Task instructions: Gather every line in the items below that contains the string "Acid", and list them.

+++ Given information +++

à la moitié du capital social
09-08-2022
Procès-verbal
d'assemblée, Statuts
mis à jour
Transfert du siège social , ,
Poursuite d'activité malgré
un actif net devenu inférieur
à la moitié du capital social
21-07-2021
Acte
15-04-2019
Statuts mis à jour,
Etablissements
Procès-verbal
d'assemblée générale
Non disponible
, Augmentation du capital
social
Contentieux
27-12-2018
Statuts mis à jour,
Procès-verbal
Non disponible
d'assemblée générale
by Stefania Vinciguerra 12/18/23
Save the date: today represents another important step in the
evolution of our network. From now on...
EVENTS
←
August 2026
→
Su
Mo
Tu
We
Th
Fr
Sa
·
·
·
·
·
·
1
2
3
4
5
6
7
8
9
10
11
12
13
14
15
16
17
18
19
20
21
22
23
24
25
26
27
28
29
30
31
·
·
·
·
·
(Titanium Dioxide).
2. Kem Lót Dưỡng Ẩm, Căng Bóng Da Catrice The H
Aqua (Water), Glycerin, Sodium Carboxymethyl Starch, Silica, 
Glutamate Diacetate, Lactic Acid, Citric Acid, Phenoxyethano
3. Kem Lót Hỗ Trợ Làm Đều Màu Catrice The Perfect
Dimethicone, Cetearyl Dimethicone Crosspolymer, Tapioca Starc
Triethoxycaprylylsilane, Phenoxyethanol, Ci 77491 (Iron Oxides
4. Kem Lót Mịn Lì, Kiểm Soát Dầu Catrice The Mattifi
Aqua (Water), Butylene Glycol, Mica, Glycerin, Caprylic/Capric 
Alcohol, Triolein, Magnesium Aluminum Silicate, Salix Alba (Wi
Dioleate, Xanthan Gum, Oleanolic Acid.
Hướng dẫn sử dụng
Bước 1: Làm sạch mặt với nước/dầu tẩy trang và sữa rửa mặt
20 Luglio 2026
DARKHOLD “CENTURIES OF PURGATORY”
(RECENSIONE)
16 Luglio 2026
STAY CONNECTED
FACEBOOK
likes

+++

Output of the task:
Glutamate Diacetate, Lactic Acid, Citric Acid, Phenoxyethano
Dioleate, Xanthan Gum, Oleanolic Acid.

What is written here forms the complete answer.